Thermal Sensation of Urgency
Red Cross São Paulo
Lew’Lara\TBWA
The Challenge
The São Paulo Red Cross works with vulnerable populations, and during winter, one of the biggest challenges is the severe cold. Every year, people living on the streets die from hypothermia, yet cold weather is rarely treated as a humanitarian crisis. The briefing was clear: demonstrate that the cold kills and that the temperature felt on the streets is far more severe than official forecasts suggest. Based on the organization’s experience, it was understood that the highest volume of donations occurs on the coldest nights of the year.
The challenge was to create more nights with that same sense of urgency, even when thermometers weren’t hitting extreme lows. The goal was to drive donations, boost engagement, and shift public perception about the cold, necessitating a change in how weather forecasts are communicated – a simple, accessible, and powerful solution that can save lives.
The Solution
Weather forecasts show the same temperature for everyone, but they don’t reflect what it feels like for those living on the streets. This led to the creation of Critical Wind Chill: a new unit of measurement designed to reflect the cold from the perspective of people in extreme vulnerability. This new metric takes into account factors like hunger, wet clothing, wind, humidity, and poor sleeping conditions. Backed by its experience on the streets, the São Paulo Red Cross brought these variables together to propose a more honest way of communicating the impact of cold weather.
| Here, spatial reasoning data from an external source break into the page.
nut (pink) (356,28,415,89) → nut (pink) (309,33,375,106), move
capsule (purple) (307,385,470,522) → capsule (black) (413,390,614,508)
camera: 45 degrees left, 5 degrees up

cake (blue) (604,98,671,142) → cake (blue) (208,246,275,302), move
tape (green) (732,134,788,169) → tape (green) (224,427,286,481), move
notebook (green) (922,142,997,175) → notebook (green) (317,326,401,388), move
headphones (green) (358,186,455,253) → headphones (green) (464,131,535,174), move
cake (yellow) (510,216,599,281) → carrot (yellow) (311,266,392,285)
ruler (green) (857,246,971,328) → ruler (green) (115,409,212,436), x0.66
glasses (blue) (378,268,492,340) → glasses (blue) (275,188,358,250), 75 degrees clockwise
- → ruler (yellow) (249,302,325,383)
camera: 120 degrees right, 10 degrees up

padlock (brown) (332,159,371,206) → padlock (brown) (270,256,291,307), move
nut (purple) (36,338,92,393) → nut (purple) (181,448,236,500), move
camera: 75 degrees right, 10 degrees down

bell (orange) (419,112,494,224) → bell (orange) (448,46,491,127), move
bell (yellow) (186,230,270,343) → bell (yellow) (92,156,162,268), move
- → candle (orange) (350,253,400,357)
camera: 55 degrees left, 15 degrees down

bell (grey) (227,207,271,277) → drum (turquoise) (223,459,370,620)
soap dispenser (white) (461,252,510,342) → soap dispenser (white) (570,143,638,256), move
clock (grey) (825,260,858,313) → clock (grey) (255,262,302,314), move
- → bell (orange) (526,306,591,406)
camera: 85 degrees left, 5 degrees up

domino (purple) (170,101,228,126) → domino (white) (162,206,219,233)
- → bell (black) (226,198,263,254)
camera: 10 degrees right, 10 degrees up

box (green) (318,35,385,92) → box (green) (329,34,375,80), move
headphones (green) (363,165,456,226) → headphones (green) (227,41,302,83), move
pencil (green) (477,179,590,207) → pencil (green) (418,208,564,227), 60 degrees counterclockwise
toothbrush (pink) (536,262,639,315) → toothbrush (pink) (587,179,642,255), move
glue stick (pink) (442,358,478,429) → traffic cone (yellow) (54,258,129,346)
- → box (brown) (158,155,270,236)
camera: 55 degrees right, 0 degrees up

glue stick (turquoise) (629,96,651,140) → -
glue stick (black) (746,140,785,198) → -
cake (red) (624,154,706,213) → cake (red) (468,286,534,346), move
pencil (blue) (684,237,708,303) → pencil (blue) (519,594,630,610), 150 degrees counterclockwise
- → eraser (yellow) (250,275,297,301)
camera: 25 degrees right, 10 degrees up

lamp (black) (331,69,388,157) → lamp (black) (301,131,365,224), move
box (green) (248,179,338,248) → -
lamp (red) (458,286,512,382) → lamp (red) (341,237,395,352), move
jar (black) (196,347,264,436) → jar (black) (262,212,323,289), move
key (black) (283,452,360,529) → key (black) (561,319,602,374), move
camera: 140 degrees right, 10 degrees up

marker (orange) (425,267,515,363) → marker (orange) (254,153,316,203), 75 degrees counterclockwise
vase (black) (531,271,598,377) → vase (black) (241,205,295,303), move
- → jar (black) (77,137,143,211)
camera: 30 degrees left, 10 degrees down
Critical Wind Chill replaced the traditional forecast across digital and physical media, sparking empathy, mobilization, and donations. This simple yet powerful idea shows that by redefining the cold, lives can be saved.
Watch the Case Study
The Results
The campaign led to the largest volume of donations in the history of the São Paulo Red Cross, with 109 tons of clothing collected in just a few weeks. The peak occurred on the nights when Critical Wind Chill was released, proving the idea’s power to mobilize. Beyond the numbers, it sparked a real shift in behavior, as people began sharing the new forecast as a social alert—turning meteorological language into a tool for empathy. Critical Wind Chill became a trending topic on national TV, radio, and major news platforms, reframing cold and homelessness as a public issue. The campaign also elevated the brand’s positioning, establishing the Red Cross as an active voice in defending those most in need. The new metric gained international attention and is now being adopted by other Red Cross branches around the world, becoming a global model for climate empathy.